I think it makes sense -- while allegedly const can imply inline, doing that would mean that adding const qualifier would break separate compilation and inflate compile times for the users of the function.

Roughly, the reason why const doesn't imply #[inline] is probably the same reason why #[inline] (or lto) are not default. Namely, that they prevent separate compilation, and that separate compilation is what makes compiling code fast.


const fn does not imply #[inline]. While MIR suitable for CTFE is preserved in the crate metadata for const fn, MIR suitable for codegen is not unless #[inline] is used or the function is generic. The difference between the two is among other things that the former is much less optimized to allow detecting more UB. It also doesn't run various mir passes that are necessary for correct codegen like CriticalCallEdges or StateTransform.


This is exactly the same as how C/C++ don't inline functions defined in other .c/.cpp files -- unless you turn on LTO.

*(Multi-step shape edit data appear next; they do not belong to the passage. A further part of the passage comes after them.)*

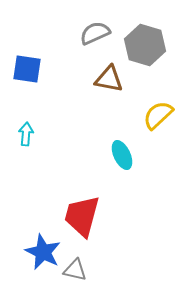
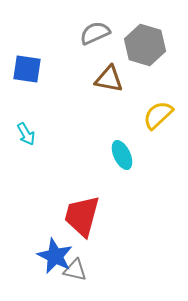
cyan arrow: rotated 145 degrees clockwise
blue star: moved 12 px right, 4 px down
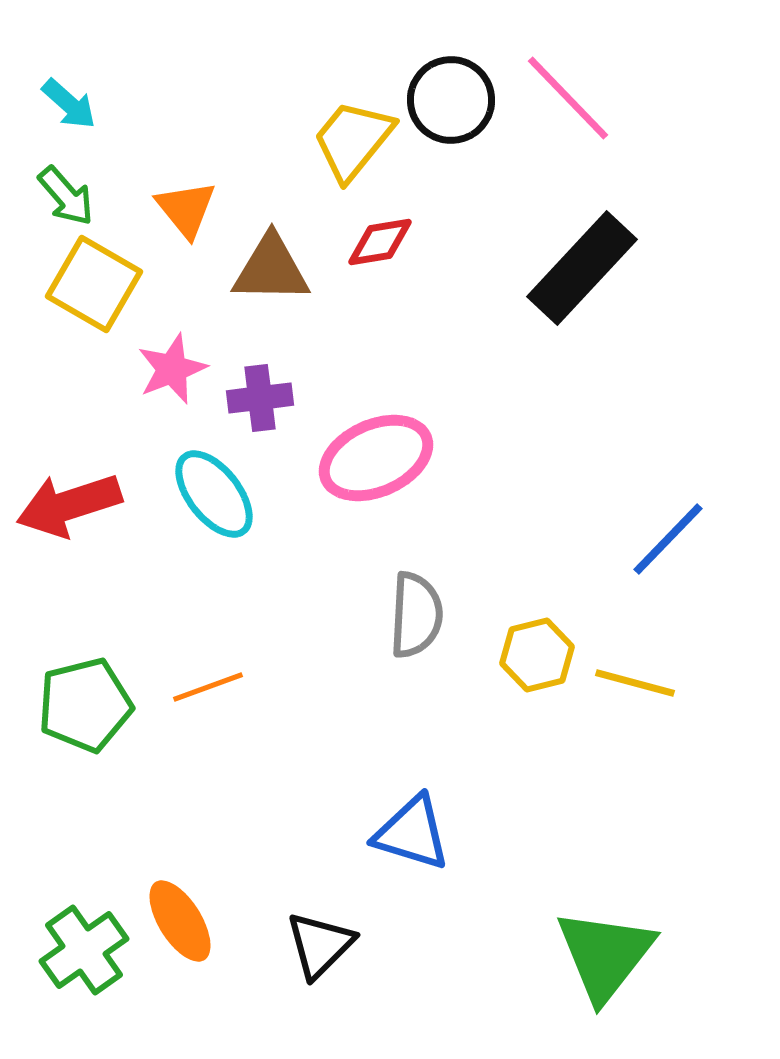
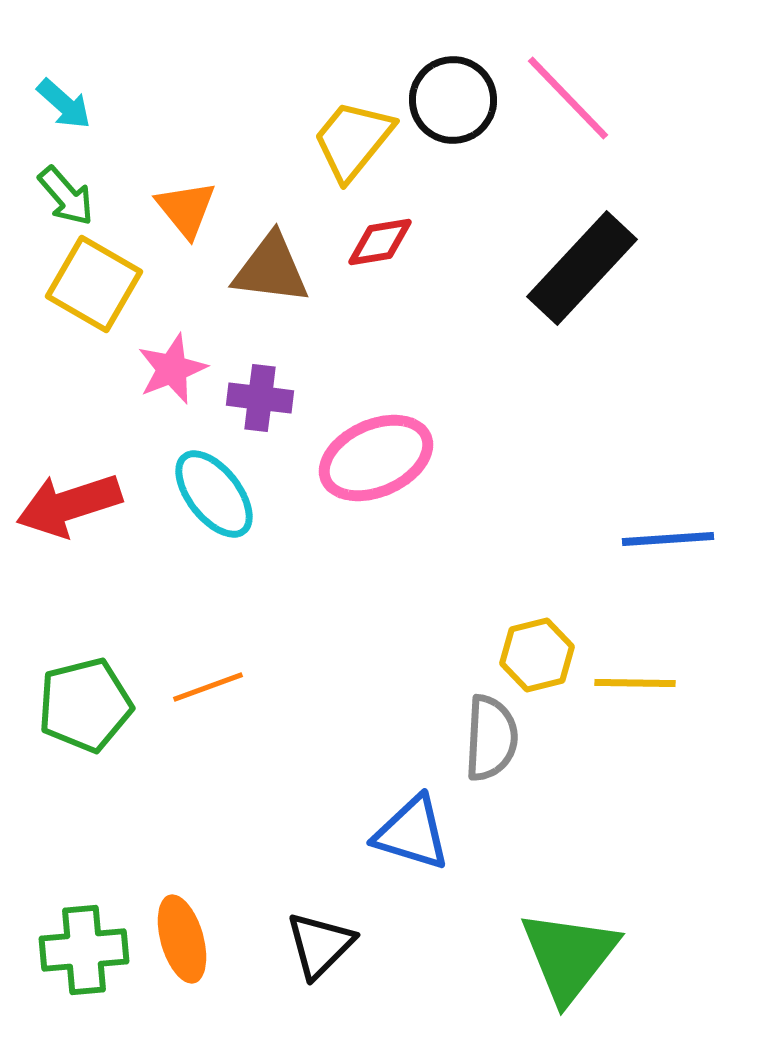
black circle: moved 2 px right
cyan arrow: moved 5 px left
brown triangle: rotated 6 degrees clockwise
purple cross: rotated 14 degrees clockwise
blue line: rotated 42 degrees clockwise
gray semicircle: moved 75 px right, 123 px down
yellow line: rotated 14 degrees counterclockwise
orange ellipse: moved 2 px right, 18 px down; rotated 16 degrees clockwise
green cross: rotated 30 degrees clockwise
green triangle: moved 36 px left, 1 px down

GIving up auto inlining of functions is a horrible trade off. That you have to explicitly label your function inline in Rust when C++ has even left that behind. Seems to be going backwards. People generally make bad optimization decisions and to completely trade them away for compiles times that will struggle regardless is a bad decision.

Not true. Headers provide full source to other compilation units. All those little funcs in the header will be happily inlined. That's one of the reasons c++ is faster. rg, a sort routine that is defined in the header will inline the lambda passed to it.

I'm baffled at this decisions. Inlining is the optimization that makes all other optimizations work. That the compiler can't pick out the inline with functions and export them automatically without me telling it to is so backwards I didn't believe it when I first heard it.